§ WORK INSTRUCTIONS: Leave the pictures aside and copy all the data exactly.
((
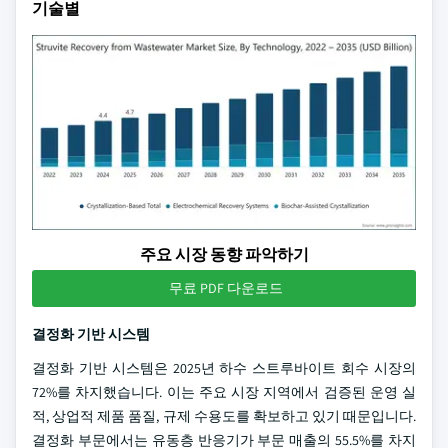
기술별
주요 시장 동향 파악하기
무료 PDF 다운로드
결정화 기반 시스템
결정화 기반 시스템은 2025년 하수 스트루바이트 회수 시장의
72%를 차지했습니다. 이는 주요 시장 지역에서 검증된 운영 실
적, 상업적 제품 품질, 규제 수용도를 확보하고 있기 때문입니다.
결정화 부문에서는 유동층 반응기가 부문 매출의 55.5%를 차지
))
§ SOLUTION FOR THIS TASK:
기술별
주요 시장 동향 파악하기
무료 PDF 다운로드
결정화 기반 시스템
결정화 기반 시스템은 2025년 하수 스트루바이트 회수 시장의
72%를 차지했습니다. 이는 주요 시장 지역에서 검증된 운영 실
적, 상업적 제품 품질, 규제 수용도를 확보하고 있기 때문입니다.
결정화 부문에서는 유동층 반응기가 부문 매출의 55.5%를 차지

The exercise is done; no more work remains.